# INSTRUCTIONS FOR THE TASK
Exactly retype the lines of the material from its first line to the line with "# BoopWallet 💼🔐", including both.

"""

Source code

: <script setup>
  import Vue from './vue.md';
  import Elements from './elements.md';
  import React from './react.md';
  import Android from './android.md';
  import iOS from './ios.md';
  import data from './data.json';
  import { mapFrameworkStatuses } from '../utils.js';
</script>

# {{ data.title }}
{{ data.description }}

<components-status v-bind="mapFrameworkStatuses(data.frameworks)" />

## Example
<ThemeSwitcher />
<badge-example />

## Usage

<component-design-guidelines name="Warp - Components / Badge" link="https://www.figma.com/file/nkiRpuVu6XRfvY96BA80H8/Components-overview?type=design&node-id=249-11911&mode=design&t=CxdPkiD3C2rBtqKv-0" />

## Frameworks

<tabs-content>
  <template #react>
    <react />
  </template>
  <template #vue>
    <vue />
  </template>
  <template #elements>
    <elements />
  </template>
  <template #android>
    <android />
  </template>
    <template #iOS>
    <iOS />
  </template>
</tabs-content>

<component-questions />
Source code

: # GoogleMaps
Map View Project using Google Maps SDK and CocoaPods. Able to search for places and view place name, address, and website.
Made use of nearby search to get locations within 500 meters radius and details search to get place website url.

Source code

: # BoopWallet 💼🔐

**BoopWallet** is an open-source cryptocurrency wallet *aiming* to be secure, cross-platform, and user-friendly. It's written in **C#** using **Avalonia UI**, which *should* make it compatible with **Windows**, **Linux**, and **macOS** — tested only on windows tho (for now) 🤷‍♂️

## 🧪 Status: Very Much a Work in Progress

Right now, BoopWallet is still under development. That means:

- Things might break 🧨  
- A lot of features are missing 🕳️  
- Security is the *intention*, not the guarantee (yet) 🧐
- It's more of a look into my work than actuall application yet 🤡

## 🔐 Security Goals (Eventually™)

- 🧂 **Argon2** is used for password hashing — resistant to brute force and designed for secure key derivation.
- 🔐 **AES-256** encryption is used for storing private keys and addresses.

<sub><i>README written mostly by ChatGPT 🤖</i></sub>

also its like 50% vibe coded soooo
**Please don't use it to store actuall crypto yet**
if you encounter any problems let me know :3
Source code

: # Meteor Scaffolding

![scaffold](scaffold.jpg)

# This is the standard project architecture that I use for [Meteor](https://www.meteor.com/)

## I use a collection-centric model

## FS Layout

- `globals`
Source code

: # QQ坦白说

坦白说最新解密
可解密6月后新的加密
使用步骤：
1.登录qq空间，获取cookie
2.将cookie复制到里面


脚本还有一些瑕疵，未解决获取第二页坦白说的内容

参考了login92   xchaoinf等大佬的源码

"""

# WRITTEN ANSWER
Source code

: <script setup>
  import Vue from './vue.md';
  import Elements from './elements.md';
  import React from './react.md';
  import Android from './android.md';
  import iOS from './ios.md';
  import data from './data.json';
  import { mapFrameworkStatuses } from '../utils.js';
</script>

# {{ data.title }}
{{ data.description }}

<components-status v-bind="mapFrameworkStatuses(data.frameworks)" />

## Example
<ThemeSwitcher />
<badge-example />

## Usage

<component-design-guidelines name="Warp - Components / Badge" link="https://www.figma.com/file/nkiRpuVu6XRfvY96BA80H8/Components-overview?type=design&node-id=249-11911&mode=design&t=CxdPkiD3C2rBtqKv-0" />

## Frameworks

<tabs-content>
  <template #react>
    <react />
  </template>
  <template #vue>
    <vue />
  </template>
  <template #elements>
    <elements />
  </template>
  <template #android>
    <android />
  </template>
    <template #iOS>
    <iOS />
  </template>
</tabs-content>

<component-questions />
Source code

: # GoogleMaps
Map View Project using Google Maps SDK and CocoaPods. Able to search for places and view place name, address, and website.
Made use of nearby search to get locations within 500 meters radius and details search to get place website url.

Source code

: # BoopWallet 💼🔐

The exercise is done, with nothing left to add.